● Assignment
Take the data below and copy exactly the lines starting at the one with "M271,376L286,378L284,396L267,393Z" and finishing at the one with "M416,813L516,692L636,530L672,487", both included.

● Supplied records
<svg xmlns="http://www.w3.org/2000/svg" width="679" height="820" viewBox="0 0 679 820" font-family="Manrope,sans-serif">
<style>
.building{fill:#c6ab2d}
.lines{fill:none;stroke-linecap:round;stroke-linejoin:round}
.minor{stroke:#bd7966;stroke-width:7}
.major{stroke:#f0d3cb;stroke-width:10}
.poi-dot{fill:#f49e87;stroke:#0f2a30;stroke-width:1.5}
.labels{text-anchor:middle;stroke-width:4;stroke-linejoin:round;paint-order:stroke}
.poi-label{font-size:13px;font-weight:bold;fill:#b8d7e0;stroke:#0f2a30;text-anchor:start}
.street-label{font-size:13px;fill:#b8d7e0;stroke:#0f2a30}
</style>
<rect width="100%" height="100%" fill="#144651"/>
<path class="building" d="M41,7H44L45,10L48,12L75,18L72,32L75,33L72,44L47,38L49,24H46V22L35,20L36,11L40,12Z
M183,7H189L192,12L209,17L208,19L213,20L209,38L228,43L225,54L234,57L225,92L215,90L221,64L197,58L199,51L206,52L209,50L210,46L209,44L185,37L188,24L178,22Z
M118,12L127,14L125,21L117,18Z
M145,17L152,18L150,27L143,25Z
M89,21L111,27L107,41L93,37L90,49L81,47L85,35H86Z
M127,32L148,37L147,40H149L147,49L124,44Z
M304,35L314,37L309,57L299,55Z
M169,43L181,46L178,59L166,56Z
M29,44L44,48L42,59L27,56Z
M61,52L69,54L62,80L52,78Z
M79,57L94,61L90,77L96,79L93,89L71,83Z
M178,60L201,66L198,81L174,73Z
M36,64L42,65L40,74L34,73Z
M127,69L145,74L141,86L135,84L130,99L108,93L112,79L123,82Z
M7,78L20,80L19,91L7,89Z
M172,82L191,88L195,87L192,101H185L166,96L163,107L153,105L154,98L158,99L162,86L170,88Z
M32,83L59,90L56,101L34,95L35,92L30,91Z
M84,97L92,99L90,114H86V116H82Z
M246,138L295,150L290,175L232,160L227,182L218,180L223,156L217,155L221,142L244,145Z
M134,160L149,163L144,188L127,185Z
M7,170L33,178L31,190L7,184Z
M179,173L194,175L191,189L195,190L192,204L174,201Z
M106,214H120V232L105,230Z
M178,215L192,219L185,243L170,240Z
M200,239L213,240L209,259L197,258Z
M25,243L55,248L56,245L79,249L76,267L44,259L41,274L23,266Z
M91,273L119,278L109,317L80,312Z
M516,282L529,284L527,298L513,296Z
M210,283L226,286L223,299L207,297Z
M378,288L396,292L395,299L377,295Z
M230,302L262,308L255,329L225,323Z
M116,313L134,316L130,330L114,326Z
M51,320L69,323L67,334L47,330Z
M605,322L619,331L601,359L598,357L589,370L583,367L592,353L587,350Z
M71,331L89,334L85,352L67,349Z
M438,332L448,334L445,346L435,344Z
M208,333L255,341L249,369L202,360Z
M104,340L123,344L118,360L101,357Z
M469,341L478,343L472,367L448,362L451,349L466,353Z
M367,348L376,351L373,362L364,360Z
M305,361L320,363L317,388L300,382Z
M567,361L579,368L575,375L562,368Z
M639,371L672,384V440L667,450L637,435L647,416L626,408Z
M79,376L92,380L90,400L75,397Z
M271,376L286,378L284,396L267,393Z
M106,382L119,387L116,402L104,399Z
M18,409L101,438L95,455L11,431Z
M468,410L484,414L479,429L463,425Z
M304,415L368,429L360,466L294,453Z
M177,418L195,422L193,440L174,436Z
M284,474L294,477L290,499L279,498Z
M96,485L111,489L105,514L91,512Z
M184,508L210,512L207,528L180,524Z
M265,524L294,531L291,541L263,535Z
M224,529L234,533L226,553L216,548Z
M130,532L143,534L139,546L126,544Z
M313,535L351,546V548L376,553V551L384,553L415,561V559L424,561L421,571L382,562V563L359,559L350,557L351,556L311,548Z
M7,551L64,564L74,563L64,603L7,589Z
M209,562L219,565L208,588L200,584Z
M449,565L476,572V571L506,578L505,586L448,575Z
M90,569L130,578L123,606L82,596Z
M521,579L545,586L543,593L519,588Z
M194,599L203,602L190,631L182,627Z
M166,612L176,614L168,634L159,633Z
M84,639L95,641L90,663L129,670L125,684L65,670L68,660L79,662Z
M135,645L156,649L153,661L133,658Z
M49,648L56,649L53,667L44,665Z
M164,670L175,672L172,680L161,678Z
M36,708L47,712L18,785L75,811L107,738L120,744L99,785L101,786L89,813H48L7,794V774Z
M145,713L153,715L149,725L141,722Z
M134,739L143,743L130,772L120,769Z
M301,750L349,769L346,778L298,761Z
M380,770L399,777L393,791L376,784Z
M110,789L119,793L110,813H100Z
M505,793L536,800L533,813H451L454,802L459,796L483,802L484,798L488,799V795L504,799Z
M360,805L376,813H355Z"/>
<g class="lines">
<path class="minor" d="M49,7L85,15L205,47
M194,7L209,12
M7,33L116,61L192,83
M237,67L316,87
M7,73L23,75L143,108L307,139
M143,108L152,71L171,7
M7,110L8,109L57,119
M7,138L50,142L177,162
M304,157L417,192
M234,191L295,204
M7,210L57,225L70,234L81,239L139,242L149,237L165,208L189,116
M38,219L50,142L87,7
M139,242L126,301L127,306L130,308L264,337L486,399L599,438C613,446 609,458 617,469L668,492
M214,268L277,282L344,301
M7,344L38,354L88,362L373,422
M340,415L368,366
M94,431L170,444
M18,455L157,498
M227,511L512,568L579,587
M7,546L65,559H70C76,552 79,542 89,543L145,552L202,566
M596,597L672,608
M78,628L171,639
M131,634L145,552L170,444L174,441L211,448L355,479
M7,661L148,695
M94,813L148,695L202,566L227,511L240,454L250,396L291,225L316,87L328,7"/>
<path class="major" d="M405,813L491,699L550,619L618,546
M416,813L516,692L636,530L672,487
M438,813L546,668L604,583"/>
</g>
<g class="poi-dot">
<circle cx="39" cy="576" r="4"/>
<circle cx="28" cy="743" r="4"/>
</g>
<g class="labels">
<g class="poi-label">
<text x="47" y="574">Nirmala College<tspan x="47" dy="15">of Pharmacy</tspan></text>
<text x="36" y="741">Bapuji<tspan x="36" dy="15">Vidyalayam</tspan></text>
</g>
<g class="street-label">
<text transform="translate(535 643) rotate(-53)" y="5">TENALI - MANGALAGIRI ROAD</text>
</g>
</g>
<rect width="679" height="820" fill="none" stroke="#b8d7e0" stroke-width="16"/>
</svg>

● Answer to this exercise
M271,376L286,378L284,396L267,393Z
M106,382L119,387L116,402L104,399Z
M18,409L101,438L95,455L11,431Z
M468,410L484,414L479,429L463,425Z
M304,415L368,429L360,466L294,453Z
M177,418L195,422L193,440L174,436Z
M284,474L294,477L290,499L279,498Z
M96,485L111,489L105,514L91,512Z
M184,508L210,512L207,528L180,524Z
M265,524L294,531L291,541L263,535Z
M224,529L234,533L226,553L216,548Z
M130,532L143,534L139,546L126,544Z
M313,535L351,546V548L376,553V551L384,553L415,561V559L424,561L421,571L382,562V563L359,559L350,557L351,556L311,548Z
M7,551L64,564L74,563L64,603L7,589Z
M209,562L219,565L208,588L200,584Z
M449,565L476,572V571L506,578L505,586L448,575Z
M90,569L130,578L123,606L82,596Z
M521,579L545,586L543,593L519,588Z
M194,599L203,602L190,631L182,627Z
M166,612L176,614L168,634L159,633Z
M84,639L95,641L90,663L129,670L125,684L65,670L68,660L79,662Z
M135,645L156,649L153,661L133,658Z
M49,648L56,649L53,667L44,665Z
M164,670L175,672L172,680L161,678Z
M36,708L47,712L18,785L75,811L107,738L120,744L99,785L101,786L89,813H48L7,794V774Z
M145,713L153,715L149,725L141,722Z
M134,739L143,743L130,772L120,769Z
M301,750L349,769L346,778L298,761Z
M380,770L399,777L393,791L376,784Z
M110,789L119,793L110,813H100Z
M505,793L536,800L533,813H451L454,802L459,796L483,802L484,798L488,799V795L504,799Z
M360,805L376,813H355Z"/>
<g class="lines">
<path class="minor" d="M49,7L85,15L205,47
M194,7L209,12
M7,33L116,61L192,83
M237,67L316,87
M7,73L23,75L143,108L307,139
M143,108L152,71L171,7
M7,110L8,109L57,119
M7,138L50,142L177,162
M304,157L417,192
M234,191L295,204
M7,210L57,225L70,234L81,239L139,242L149,237L165,208L189,116
M38,219L50,142L87,7
M139,242L126,301L127,306L130,308L264,337L486,399L599,438C613,446 609,458 617,469L668,492
M214,268L277,282L344,301
M7,344L38,354L88,362L373,422
M340,415L368,366
M94,431L170,444
M18,455L157,498
M227,511L512,568L579,587
M7,546L65,559H70C76,552 79,542 89,543L145,552L202,566
M596,597L672,608
M78,628L171,639
M131,634L145,552L170,444L174,441L211,448L355,479
M7,661L148,695
M94,813L148,695L202,566L227,511L240,454L250,396L291,225L316,87L328,7"/>
<path class="major" d="M405,813L491,699L550,619L618,546
M416,813L516,692L636,530L672,487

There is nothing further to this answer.